(TAREFAS)
A – Quais siglas aparecem entre parênteses no texto sobre controle de infecções hospitalares? Liste todas.
B – No texto sobre controle de infecções hospitalares, qual é a concentração final mínima de álcool exigida nas preparações para higienização das mãos?
C – Retome o texto sobre controle de infecções hospitalares logo depois da última pergunta apresentada.

(TEXTO FORNECIDO)
···

Controle de infecções hospitalares

  1. O Programa Nacional de Controle de Infecção Hospitalar passou a ser responsabilidade da Anvisa em 99, com a criação da Agência. O nome foi mantido? Atualmente é responsabilidade da Gerência de Investigação e Prevenção das Infecções e dos Eventos Adversos (GIPEA)?

Atualmente, o Programa Nacional de Prevenção e Controle de Infecções Relacionadas à Assistência à Saúde é de responsabilidade da Gerência de Vigilância e Monitoramento em Serviços de Saúde (GVIMS) da Gerência Geral de Tecnologia em Serviços de Saúde (GGTES) da Anvisa.

 

  1. O número de infecções hospitalares, e das outras infecções também, pode ser reduzido em grande escala se a atitude de lavar as mãos virar um hábito. O método mais adequado para o profissional de saúde é o da higienização com preparações alcoólicas a 70% com 1-3% de glicerina? Ou nem sempre é eficaz, podendo ser utilizada a higienização simples, com água e sabão?

 

Orientamos a utilização das preparações alcoólicas para higienização das mãos sob as formas gel, espuma e outras: preparações contendo álcool, na concentração final mínima de 70% com atividade antibacteriana comprovada. Recomenda-se que contenha emolientes em sua formulação para evitar o ressecamento da pele.

 

A fricção antisséptica das mãos com preparação alcoólica não substitui a

higienização simples das mãos com água e sabonete, na presença de sujidade visível nas mãos (mãos que mostram sujidade visível ou que estejam visivelmente contaminadas por sangue, fluidos ou excreções corporais).

 

  1. A lavagem das mãos realmente é a ação mais importante para prevenir o problema?

O método mais barato e eficaz para a prevenção e o controle das infecções relacionadas à assistência à saúde (IRAS) é a higiene das mãos.

 

  1. De acordo com a Portaria 2616/98, devem ser empregadas medidas e recursos que incorporem a prática da lavagem das mãos em todos os níveis da assistência hospitalar. É difícil construir essa cultura, principalmente com quem não lida diretamente com pacientes mas que ainda assim pode ser fonte de transmissão de bactérias? Isso é o que se chama de transmissão cruzada?

A transmissão cruzada de infecções pode ocorrer principalmente pelas mãos dos profissionais de saúde ou por artigos/equipamentos recentemente contaminados pelo paciente, principalmente pelo contato com sangue, secreções ou excreções.

 

  1. Em geral, a infecção hospitalar é diagnosticada em até 48 horas após a internação? Ainda é uma das principais causas de mortalidade?

···

(DADOS)
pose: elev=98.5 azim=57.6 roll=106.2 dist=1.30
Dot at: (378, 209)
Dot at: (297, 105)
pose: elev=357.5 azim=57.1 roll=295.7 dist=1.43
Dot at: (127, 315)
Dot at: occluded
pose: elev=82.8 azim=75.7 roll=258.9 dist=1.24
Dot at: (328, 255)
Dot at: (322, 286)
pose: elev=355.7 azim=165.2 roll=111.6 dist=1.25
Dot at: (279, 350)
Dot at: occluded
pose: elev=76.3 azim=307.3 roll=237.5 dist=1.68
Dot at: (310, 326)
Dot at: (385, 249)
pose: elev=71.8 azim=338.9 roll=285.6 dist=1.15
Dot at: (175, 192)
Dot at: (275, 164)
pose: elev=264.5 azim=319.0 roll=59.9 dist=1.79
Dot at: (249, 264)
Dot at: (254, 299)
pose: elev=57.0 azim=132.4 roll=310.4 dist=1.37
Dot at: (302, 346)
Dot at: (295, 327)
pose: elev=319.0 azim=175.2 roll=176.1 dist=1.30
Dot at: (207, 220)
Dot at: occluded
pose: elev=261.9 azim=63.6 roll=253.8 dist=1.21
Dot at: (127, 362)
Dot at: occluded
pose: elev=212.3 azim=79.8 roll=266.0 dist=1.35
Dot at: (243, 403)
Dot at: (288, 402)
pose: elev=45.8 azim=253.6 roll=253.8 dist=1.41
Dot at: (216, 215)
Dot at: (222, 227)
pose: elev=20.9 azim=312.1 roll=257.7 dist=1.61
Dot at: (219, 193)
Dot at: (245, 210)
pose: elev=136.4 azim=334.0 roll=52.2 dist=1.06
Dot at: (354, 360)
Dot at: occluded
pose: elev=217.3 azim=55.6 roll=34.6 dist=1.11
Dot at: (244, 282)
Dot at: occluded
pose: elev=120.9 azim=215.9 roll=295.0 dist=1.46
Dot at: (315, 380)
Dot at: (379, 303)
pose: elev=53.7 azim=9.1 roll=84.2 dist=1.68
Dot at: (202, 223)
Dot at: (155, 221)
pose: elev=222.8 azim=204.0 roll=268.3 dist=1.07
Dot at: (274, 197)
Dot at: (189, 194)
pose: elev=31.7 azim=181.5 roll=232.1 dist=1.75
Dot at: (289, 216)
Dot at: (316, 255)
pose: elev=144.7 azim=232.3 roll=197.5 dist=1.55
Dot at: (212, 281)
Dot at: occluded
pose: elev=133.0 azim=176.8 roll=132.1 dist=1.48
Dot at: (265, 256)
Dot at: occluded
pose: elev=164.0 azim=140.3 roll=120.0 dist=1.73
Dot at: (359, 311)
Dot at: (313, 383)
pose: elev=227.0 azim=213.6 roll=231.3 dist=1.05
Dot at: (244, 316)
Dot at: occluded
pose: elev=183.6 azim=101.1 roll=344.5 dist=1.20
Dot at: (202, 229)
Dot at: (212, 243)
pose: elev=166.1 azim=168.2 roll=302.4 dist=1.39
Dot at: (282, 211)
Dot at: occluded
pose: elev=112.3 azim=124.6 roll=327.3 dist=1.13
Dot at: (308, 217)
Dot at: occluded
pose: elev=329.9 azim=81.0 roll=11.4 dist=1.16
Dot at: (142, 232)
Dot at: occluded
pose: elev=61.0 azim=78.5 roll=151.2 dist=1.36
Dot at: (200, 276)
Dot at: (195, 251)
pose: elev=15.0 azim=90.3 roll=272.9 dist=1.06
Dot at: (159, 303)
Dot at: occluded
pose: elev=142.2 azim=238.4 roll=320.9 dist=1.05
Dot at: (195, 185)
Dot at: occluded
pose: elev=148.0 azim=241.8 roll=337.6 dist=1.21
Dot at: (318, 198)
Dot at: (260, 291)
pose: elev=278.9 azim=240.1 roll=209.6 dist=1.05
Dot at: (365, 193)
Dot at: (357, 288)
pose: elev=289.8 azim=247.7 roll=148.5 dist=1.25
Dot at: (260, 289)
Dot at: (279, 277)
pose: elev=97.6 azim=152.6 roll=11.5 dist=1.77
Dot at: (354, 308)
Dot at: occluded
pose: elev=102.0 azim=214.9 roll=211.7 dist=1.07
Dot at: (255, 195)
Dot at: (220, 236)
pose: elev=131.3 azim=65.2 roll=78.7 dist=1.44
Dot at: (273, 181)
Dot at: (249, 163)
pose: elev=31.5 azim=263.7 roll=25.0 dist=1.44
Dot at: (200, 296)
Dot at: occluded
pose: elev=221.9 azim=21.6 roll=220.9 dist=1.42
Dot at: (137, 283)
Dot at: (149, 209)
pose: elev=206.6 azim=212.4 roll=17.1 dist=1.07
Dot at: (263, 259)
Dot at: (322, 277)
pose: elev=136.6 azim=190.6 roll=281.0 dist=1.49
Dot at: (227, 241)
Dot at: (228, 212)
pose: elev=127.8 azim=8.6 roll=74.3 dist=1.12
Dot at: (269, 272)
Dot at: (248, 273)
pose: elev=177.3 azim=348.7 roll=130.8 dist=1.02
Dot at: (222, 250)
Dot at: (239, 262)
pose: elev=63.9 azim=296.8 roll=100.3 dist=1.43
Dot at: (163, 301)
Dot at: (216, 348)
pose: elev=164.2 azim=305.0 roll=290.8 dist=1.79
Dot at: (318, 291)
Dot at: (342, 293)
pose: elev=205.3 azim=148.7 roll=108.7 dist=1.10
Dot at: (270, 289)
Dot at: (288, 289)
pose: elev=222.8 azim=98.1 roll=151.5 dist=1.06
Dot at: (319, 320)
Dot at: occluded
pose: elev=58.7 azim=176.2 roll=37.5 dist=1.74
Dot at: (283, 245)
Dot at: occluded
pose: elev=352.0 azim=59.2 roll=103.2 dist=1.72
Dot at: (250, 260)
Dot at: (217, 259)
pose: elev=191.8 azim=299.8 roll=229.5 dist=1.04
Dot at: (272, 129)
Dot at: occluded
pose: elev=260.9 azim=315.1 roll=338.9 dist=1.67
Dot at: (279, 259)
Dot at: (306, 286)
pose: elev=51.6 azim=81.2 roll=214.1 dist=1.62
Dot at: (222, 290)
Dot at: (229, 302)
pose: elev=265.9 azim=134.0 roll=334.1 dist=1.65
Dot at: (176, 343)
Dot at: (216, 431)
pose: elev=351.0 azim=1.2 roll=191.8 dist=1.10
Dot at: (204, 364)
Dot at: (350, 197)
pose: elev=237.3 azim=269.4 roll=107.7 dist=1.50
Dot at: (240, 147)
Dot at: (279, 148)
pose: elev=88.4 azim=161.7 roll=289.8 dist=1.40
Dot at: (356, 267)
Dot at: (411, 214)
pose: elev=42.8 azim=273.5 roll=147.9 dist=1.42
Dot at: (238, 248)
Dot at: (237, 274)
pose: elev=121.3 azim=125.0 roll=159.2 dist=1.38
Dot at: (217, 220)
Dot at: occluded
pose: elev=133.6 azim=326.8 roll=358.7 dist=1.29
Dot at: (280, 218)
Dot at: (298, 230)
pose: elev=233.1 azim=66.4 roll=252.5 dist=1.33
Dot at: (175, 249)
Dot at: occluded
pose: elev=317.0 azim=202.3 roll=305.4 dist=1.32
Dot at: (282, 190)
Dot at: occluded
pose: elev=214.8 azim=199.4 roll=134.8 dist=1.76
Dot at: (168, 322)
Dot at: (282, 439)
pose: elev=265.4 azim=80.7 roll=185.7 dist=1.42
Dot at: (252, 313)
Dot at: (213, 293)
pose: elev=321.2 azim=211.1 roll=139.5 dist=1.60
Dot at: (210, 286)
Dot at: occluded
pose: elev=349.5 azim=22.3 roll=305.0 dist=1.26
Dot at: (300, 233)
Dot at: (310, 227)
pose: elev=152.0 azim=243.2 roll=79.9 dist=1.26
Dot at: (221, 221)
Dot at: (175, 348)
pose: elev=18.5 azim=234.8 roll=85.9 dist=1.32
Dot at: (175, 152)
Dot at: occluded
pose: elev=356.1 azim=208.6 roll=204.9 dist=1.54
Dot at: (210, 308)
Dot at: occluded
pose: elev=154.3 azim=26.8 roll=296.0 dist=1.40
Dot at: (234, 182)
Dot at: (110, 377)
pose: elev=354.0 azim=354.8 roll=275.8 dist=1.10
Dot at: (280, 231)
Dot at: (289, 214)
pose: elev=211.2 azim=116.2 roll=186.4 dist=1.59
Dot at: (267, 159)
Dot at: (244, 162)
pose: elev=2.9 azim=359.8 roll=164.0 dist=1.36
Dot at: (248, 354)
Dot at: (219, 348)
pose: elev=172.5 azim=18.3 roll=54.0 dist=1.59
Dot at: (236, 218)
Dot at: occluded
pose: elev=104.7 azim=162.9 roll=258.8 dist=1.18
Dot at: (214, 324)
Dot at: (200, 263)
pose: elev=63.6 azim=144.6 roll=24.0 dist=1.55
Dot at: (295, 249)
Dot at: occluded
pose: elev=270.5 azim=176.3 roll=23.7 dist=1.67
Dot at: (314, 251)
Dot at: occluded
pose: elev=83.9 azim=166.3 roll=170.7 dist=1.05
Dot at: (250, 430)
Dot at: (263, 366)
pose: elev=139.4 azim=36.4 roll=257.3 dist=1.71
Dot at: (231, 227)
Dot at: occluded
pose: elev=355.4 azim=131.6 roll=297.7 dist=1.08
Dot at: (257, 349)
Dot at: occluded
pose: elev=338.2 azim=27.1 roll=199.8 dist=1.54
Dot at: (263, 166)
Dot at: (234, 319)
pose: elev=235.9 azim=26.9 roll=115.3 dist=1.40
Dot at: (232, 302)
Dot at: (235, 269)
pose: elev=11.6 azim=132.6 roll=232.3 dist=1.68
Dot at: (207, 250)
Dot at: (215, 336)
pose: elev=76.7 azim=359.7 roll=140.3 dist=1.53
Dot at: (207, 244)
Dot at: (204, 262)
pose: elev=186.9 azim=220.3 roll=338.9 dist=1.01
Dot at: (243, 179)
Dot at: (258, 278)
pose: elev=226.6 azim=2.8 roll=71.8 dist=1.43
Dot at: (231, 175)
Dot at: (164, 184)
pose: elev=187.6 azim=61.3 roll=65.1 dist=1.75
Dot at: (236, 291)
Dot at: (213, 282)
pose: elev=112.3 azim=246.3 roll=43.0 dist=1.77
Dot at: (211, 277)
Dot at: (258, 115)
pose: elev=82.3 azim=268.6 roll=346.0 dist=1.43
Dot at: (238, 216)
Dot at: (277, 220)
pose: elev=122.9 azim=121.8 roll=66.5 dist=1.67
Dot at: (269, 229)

···

(RESPOSTAS POR ITEM)
A – GIPEA, GVIMS, GGTES, IRAS

B – 70%.

C –
A GVIMS/GGTES/Anvisa monitora indicadores nacionais de infecções relacionadas à assistência à saúde (IRAS) em serviços de saúde que tenham leitos de Unidade de Terapia Intensiva e não a mortalidade relacionada a essas infecções. Porém, estudos internacionais afirmam que as infecções são responsáveis por grande número de mortes em todo o mundo.

Dados sobre mortalidade relacionada à IRAS podem ser obtidos pelos profissionais do Ministério da Saúde que analisam dados do (SIM) Sistema de Informação sobre Mortalidade da SVS/MS.

  1. As infecções não estão relacionadas somente com as condições dos hospitais, mas também recebem influência das características do paciente. Então é recomendado analisar a população atendida e não apenas o indivíduo? Nem sempre é adequado comparar as taxas de infecção entre as unidades hospitalares de regiões diferentes?

A comparação de dados sobre infecção entre instituições é desaconselhada, devido às diferentes características dos serviços de saúde e da população atendida.

O importante é que o serviço de saúde conheça seus indicadores de infecção e faça comparação de dados com a sua própria série  histórica.

 

  1. A Anvisa recomenda que os procedimentos de prevenção das infecções sejam padronizados por escrito. Essa prática respalda legalmente as instituições, porém não engessa as condutas dos profissionais?

O objetivo de manter os procedimentos escritos e disponíveis à equipe é favorecer a disseminação das informações e padronizar as práticas para a prevenção e o controle das IRAS dentro do serviço de saúde.

Desta forma, esses procedimentos devem estar sempre atualizados e devem ser amplamente divulgados para toda a equipe assistencial.

 

  1. A Portaria 485/2005 é a que vale quando o assunto é segurança e saúde no trabalho em estabelecimentos de saúde?

Essa Portaria que regulamenta a NR 32 do Ministério do Trabalho e  Emprego ainda está vigente.